Cawley turns 74 in July and started chuckling when asked when he was planning to retire.

“I guess I’m a lot like the new owner of the ranch; we both love to work and stay busy,” Cawley says.

Conservation easement restriction
The Walton Ranch took about five years to sell, in part because the entire acreage was placed under an agricultural conservation easement by the late Paul and Betty Walton, who assembled the ranch in the late 1950s and 1960s.

The easement prohibits any subdivisions and commercial activity, which is very unlike most of the private property in Jackson Hole, which has been developed into high-end golf courses, resorts and rural subdivisions crammed with multi-million-dollar homes.

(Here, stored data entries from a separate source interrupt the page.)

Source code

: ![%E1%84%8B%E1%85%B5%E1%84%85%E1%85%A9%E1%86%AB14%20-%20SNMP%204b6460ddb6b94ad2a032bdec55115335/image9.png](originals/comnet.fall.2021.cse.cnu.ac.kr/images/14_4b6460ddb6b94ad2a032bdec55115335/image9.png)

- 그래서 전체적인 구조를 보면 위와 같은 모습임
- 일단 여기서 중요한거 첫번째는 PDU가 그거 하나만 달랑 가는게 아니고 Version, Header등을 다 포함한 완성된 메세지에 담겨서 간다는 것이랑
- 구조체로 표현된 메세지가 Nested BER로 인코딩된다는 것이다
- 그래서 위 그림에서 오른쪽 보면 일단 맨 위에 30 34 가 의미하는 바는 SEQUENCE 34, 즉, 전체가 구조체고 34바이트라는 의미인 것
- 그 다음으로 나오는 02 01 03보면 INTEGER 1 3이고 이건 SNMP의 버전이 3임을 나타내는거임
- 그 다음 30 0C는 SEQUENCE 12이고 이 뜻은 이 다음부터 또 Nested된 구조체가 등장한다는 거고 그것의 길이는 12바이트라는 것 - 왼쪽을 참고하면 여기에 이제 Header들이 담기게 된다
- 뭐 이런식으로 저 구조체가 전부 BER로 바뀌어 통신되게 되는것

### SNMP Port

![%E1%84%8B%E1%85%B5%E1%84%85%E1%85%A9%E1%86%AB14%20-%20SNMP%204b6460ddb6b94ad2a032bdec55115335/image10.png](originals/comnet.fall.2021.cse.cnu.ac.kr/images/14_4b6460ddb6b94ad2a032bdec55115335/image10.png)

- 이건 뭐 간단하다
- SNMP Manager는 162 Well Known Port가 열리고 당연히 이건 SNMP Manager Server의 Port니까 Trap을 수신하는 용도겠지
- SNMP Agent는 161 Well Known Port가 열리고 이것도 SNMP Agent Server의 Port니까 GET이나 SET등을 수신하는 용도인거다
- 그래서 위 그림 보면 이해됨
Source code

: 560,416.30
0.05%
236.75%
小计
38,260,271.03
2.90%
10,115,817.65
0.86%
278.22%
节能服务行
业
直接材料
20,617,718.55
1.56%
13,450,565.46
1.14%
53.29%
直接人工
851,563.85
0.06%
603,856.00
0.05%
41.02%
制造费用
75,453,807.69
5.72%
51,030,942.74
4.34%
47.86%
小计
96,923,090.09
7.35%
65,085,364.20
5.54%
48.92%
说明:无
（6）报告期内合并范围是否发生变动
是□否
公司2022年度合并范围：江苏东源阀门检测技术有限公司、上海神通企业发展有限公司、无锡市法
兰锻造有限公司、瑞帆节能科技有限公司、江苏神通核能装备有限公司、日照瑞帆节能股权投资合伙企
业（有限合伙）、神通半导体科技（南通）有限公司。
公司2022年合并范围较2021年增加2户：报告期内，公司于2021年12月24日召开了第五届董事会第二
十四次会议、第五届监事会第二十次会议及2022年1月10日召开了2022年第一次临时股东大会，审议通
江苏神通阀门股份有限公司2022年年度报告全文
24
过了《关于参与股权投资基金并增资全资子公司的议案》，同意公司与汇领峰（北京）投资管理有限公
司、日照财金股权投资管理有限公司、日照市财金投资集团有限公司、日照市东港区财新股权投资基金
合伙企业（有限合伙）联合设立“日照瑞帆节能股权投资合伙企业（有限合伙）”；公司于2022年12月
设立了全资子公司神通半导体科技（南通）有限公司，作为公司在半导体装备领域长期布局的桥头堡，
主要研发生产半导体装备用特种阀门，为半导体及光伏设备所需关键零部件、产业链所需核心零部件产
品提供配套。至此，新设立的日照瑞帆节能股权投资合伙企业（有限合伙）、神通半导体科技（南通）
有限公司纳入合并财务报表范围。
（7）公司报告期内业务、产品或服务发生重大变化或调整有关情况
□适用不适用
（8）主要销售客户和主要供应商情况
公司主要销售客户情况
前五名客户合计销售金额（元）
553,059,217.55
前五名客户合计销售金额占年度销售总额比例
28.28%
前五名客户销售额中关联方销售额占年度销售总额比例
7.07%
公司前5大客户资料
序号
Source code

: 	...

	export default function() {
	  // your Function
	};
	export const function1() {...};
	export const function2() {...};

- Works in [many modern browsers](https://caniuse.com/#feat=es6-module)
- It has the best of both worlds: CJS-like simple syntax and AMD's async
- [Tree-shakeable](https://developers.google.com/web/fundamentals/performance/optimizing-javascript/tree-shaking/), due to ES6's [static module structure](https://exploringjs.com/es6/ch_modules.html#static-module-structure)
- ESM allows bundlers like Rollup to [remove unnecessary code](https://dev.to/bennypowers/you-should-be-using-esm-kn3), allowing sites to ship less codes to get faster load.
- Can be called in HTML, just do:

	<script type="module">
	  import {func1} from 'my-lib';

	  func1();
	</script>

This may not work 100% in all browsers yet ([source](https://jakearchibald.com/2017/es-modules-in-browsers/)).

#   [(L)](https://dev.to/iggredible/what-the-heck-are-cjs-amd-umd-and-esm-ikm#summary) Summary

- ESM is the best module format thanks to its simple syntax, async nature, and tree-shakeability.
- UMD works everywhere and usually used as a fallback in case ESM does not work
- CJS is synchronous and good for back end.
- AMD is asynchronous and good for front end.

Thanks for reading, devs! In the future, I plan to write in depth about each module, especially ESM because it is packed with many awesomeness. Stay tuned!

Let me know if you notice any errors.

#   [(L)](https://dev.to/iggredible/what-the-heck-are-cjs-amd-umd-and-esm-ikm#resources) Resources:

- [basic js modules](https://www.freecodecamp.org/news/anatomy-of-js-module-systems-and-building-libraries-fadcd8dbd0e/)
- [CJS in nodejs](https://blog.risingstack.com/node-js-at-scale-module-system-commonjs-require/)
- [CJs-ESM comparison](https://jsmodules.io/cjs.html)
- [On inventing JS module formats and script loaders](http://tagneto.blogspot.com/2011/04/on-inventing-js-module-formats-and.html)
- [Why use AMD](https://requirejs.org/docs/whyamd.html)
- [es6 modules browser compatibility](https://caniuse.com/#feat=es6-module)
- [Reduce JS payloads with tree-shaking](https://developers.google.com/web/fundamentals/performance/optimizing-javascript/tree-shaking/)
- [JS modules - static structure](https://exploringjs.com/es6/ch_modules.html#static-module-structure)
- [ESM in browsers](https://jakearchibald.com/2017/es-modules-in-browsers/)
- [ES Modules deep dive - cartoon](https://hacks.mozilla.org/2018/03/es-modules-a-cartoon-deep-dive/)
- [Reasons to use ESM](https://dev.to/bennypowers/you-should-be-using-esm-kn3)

Though ranches in Teton County and other scenic areas of Wyoming won’t pay for themselves in terms of cattle, they still provide opportunities for many cowboys and cowgirls, both young and old, to work in agriculture.

And for people like Cawley, managing a ranch is the next best thing to owning one.

“The new owner has been great to work with. When he bought the ranch, he said, ‘Let’s keep it the same, so we did.’”

Bringing the sellers (the heirs of Paul and Betty Walton) and buyers together were Ron Morris and Billy Long of Ranch Marketing Associates and Joel Leadbetter and Tim Murphy of Hall and Hall Realtors.